Another point of tension is the UK’s new foreign influence registration scheme (FIRS), due to come into force on 1 July.
Late last year, a new alleged spying scandal involving a Chinese individual close to Prince Andrew led to pressures for China to be classified as an enhanced risk via FIRS.
China is currently not listed alongside Russia and Iran, but some MPs and Lords have expressed concern about why China is not on the enhanced tier considering the “epic threat” it poses to UK security.

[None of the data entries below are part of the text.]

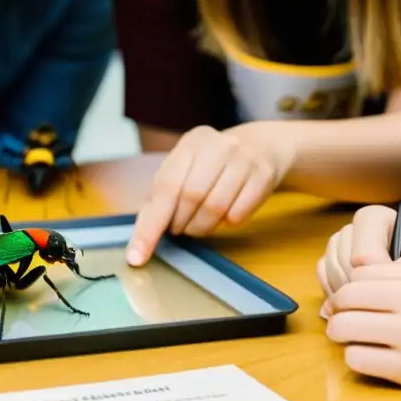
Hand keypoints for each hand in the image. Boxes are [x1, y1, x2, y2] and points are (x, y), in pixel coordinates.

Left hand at [126, 124, 291, 265]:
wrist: (260, 146)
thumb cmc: (212, 166)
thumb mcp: (185, 170)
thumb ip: (161, 198)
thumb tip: (142, 238)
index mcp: (190, 144)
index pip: (164, 188)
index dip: (150, 226)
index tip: (137, 256)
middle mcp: (216, 145)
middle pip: (191, 197)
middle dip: (181, 223)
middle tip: (181, 229)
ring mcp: (242, 158)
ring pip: (216, 208)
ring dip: (203, 227)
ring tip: (200, 224)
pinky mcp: (263, 174)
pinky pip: (239, 214)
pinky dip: (228, 222)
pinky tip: (226, 214)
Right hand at [317, 205, 400, 297]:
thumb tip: (393, 281)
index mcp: (374, 216)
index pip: (364, 255)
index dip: (381, 280)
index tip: (400, 290)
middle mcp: (350, 227)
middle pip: (345, 266)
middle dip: (366, 289)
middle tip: (390, 302)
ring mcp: (335, 244)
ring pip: (332, 274)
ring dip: (352, 294)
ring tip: (378, 302)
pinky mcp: (327, 261)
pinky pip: (323, 280)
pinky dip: (339, 296)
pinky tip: (362, 302)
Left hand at [324, 265, 400, 392]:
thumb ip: (386, 279)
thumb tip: (338, 295)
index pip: (356, 277)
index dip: (347, 287)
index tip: (351, 299)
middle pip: (344, 301)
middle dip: (337, 309)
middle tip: (345, 318)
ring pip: (344, 330)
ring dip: (341, 333)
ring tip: (355, 337)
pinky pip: (359, 361)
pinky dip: (356, 357)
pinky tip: (370, 355)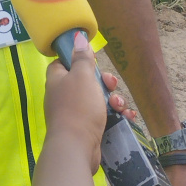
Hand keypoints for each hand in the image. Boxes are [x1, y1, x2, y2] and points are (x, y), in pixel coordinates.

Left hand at [44, 32, 127, 172]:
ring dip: (113, 100)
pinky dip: (116, 115)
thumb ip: (82, 58)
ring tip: (118, 106)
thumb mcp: (82, 76)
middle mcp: (64, 96)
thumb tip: (77, 37)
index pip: (64, 63)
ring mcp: (75, 114)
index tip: (93, 62)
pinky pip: (103, 116)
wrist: (76, 148)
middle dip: (104, 82)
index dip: (78, 60)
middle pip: (86, 81)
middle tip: (110, 85)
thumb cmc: (78, 107)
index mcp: (58, 80)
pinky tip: (127, 117)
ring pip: (98, 99)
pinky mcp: (87, 129)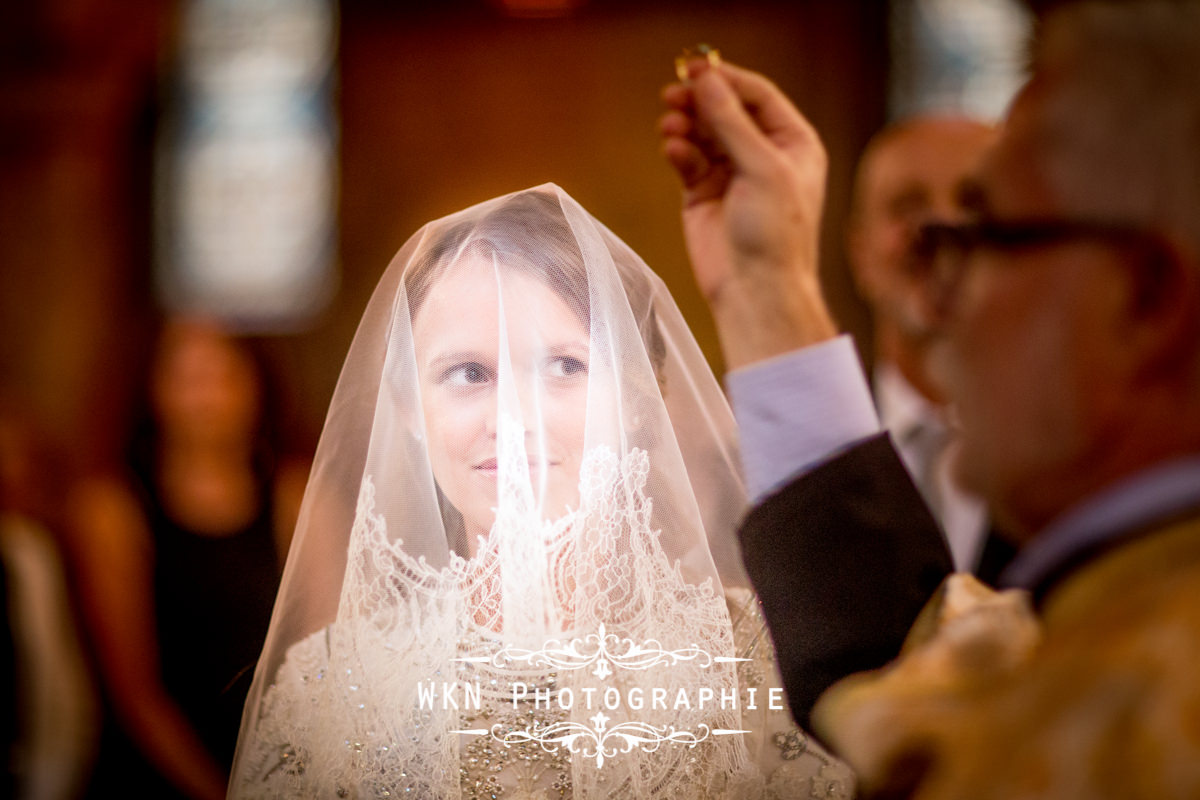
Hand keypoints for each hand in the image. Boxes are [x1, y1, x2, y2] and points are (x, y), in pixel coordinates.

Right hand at [659, 58, 837, 368]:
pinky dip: (679, 151)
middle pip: (726, 110)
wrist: (756, 290)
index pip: (757, 96)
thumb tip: (706, 82)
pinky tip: (672, 151)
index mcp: (793, 144)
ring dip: (685, 124)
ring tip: (669, 125)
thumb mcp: (761, 168)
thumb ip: (731, 122)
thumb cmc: (775, 235)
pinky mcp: (704, 195)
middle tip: (673, 92)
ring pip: (703, 133)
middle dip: (700, 101)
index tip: (695, 69)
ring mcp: (732, 174)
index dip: (726, 79)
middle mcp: (763, 155)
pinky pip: (688, 160)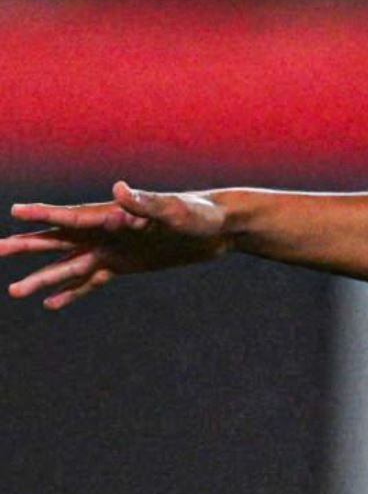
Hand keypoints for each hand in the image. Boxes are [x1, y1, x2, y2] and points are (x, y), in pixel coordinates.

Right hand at [2, 181, 230, 308]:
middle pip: (60, 241)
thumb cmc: (200, 213)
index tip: (16, 212)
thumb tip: (119, 189)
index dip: (44, 215)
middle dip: (28, 246)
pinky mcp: (125, 265)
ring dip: (44, 278)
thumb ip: (146, 203)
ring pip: (70, 266)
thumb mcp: (175, 209)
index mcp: (115, 216)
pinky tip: (50, 304)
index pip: (72, 216)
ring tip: (15, 291)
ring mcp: (114, 250)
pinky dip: (72, 292)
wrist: (221, 228)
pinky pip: (92, 281)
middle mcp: (108, 232)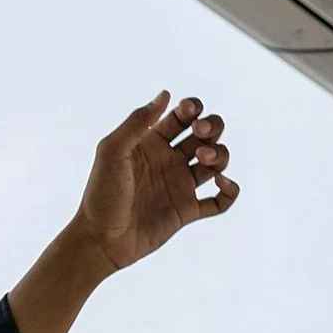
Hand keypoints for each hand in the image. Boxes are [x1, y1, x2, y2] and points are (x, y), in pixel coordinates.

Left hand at [7, 92, 239, 332]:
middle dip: (212, 127)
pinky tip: (223, 184)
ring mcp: (179, 185)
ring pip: (216, 162)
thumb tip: (165, 94)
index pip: (181, 116)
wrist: (102, 238)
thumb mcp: (113, 151)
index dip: (192, 109)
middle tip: (200, 134)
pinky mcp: (187, 211)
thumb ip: (137, 122)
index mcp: (150, 141)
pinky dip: (230, 191)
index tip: (189, 113)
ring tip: (204, 159)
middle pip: (205, 135)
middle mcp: (168, 160)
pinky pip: (220, 201)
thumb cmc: (102, 192)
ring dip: (220, 155)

Officials have alleged that the near-shutdown of Scunthorpe was part of an attempt to sabotage the UK’s last remaining virgin steel plant – making the UK reliant on virgin steel from China.
China exported iron and steel products worth $288 million during 2024, according to the UN trade database.
It is unclear how much virgin steel, produced directly from iron ore and known for high strength, is manufactured in British Steel’s Scunthorpe plant.
China-UK trade: luxury and electronics
China is the UK’s fifth largest trading partner, with total trade at £89 billion in the year up to November 2024.
But trade between the two countries has been dwindling, down by 13 per cent (£13.3 billion) from the previous year.
Exports from the UK to China saw the biggest decrease last year, down by 17.4 per cent.
Around 86,900 businesses in the UK import goods from China.
The UK is highly dependent on goods from China, making up 95 per cent of all goods imported to the UK. It also buys more goods from China (£53.9 billion) than it exports (£19.9 billion).
The top products bought from China span across technology and electronics, including phones, electrical goods, and cars such as electrical vehicle giant BYD.

The UK also exported billions in cars to China last year, at £4.7 billion in value; with British brands like Rolls Royce and Jaguar Land Rover (JLR) big players in the luxury car market.
China have increasingly become buyers of luxury products more widely, with household names like Burberry and Charlotte Tilbury making gains in the Chinese market.
Strong ties in financial services
While UK ministers warn against Chinese companies’ involvement in key industries, several British companies have benefitted from providing services in China and Hong Kong.
Financial services, such as banks and investment managers, are one of the UK’s biggest exports to China and Hong Kong, amounting to £4.4 billion across the two regions in the year up to November 2024.
When chancellor Rachel Reeves visited China in January, she sought deeper economic ties within financial services.
At the time, China had recently granted new commercial licences for leading UK firms like Schroders, and Aberdeen Investments (formerly abrdn).
HSBC and Standard Chartered are among two British financial companies which have had a longstanding and significant presence in China.

If the UK threatens Chinese investment into the UK, then British services exporting to China and Hong Kong could also face disruptions if China chooses to retaliate.
Other top services exported to China include travel (£6.3 billion) and other business services (£1.2 billion), while British transportation exports have jumped by 26 per cent to nearly £1 billion in the same period.